The Tomorrow Companies Inc., a leading weather intelligence platform, announced successful on-orbit operation of its first satellite, Tomorrow-R1. Launched at 11:48 pm PDT on April 14, Tomorrow-R1 is the first commercially built weather radar satellite. It is orbiting at 500 km above Earth in a polar orbit, and carrying a Ka-band radar ideally suited for detecting precipitation and critical ocean parameters. Tomorrow-R1 marks the first step in deploying the Tomorrow.io constellation of active and passive sensors, which will achieve breakthroughs in global weather forecasting and climate observation – near real-time scans of precipitation and atmospheric profiles for any point on Earth.
“Until today, only a handful of atmospheric radars have been launched to space, all built by government agencies with hefty budgets and long development times. Tomorrow.io is offering a step change in price-to-performance ratio, enabled by private innovation,” said Shimon Elkabetz, CEO and co-founder of Tomorrow.io. “Given their lofty costs, governmental missions have been limited to single satellites with revisit rates on the order of days-to-weeks. With every subsequent launch, Tomorrow.io will get closer to an era of truly proliferated weather sensing from space, closing this decades-old gap. We’re building the de facto GPS network for weather.”

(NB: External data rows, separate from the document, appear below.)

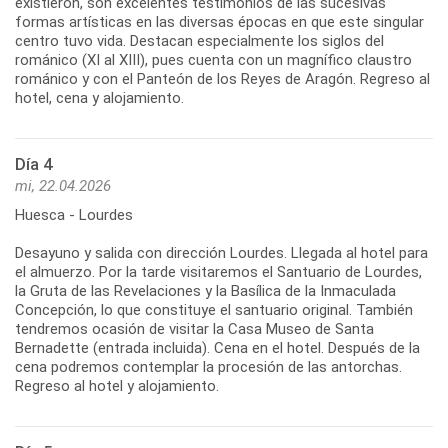
existieron, son excelentes testimonios de las sucesivas
formas artísticas en las diversas épocas en que este singular
centro tuvo vida. Destacan especialmente los siglos del
románico (XI al XIII), pues cuenta con un magnífico claustro
románico y con el Panteón de los Reyes de Aragón. Regreso al
hotel, cena y alojamiento.
Día 4
mi, 22.04.2026
Huesca - Lourdes
Desayuno y salida con dirección Lourdes. Llegada al hotel para
el almuerzo. Por la tarde visitaremos el Santuario de Lourdes,
la Gruta de las Revelaciones y la Basílica de la Inmaculada
Concepción, lo que constituye el santuario original. También
tendremos ocasión de visitar la Casa Museo de Santa
Bernadette (entrada incluida). Cena en el hotel. Después de la
cena podremos contemplar la procesión de las antorchas.
Regreso al hotel y alojamiento.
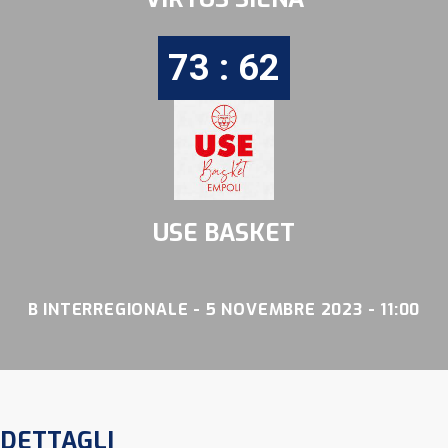
73 : 62
USE BASKET
B INTERREGIONALE - 5 NOVEMBRE 2023 - 11:00
DETTAGLI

At 11:48 pm PDT on April 14, Tomorrow.io’s satellite lifted off from Vandenberg Space Force Base in California on a SpaceX Falcon 9, successfully separating from the rocket and transmitting initial telemetry data shortly thereafter. After a successful commissioning process, the radar payload is now operational and providing high-fidelity global precipitation measurements, which are being ingested into Tomorrow.io’s weather intelligence platform.

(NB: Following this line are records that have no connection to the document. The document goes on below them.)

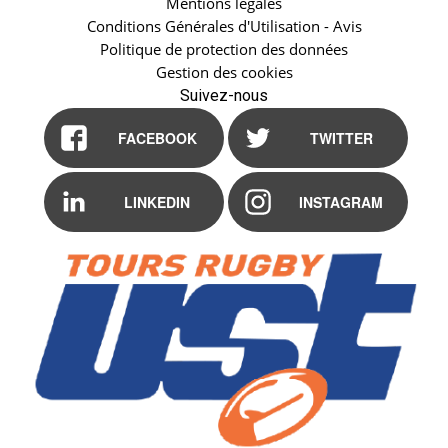
Mentions légales
Conditions Générales d'Utilisation - Avis
Politique de protection des données
Gestion des cookies
Suivez-nous
FACEBOOK
TWITTER
LINKEDIN
INSTAGRAM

“About five billion people live outside of reliable weather radar coverage today, leading to a huge gap in the quality and availability of life-saving weather information,” said Rei Goffer, chief strategy officer and co-founder of Tomorrow.io. “Those most impacted by climate change are the least equipped to deal with it today, and we are taking a major step to fix this. As the planet moves into an era of climate-induced weather catastrophes, food insecurity and new levels of volatility and risk, Tomorrow.io’s constellation will power climate adaptation for generations to come.”
Tomorrow.io initially announced its space plans in February 2021. Within only two years, the team advanced from preliminary concept to a fully functional platform that marks the beginning of a new era in weather forecasting. “Our team worked tirelessly to get to this historic moment, and it’s only just the beginning,” said John Springmann, vice president of space and sensors at Tomorrow.io. “With the initial satellite data collections complete and our integration into the Tomorrow.io platform, we are confidently moving to the next phase of operationalizing our full-scale constellation.”

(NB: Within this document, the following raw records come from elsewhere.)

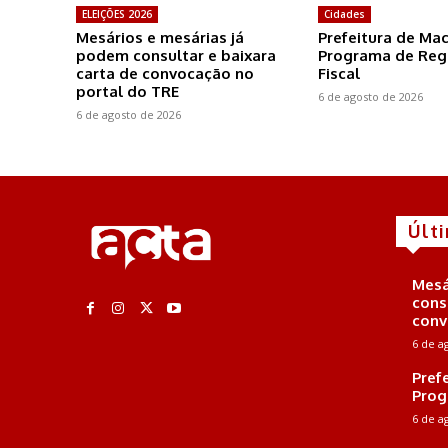
ELEIÇÕES 2026
Cidades
Mesários e mesárias já
Prefeitura de Ma
podem consultar e baixara
Programa de Reg
carta de convocação no
Fiscal
portal do TRE
6 de agosto de 2026
6 de agosto de 2026
Últ
Mesá
cons
conv
6 de a
Pref
Prog
6 de a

Tomorrow.io has demonstrated robust demand for the future capabilities of its constellation. The company has already been awarded more than $20M in contracts from the DOD and is executing a Collaborative R&D Agreement with NOAA. “The prospects of a commercial follow-on mission to the NASA Global Precipitation Measurement Mission but with 10 times the revisit rate, presents an incredibly exciting future to the global weather community” said Dr. J. Marshall Shepherd, Georgia Athletic Association Distinguished Professor of Geography and Atmospheric Sciences at the University of Georgia.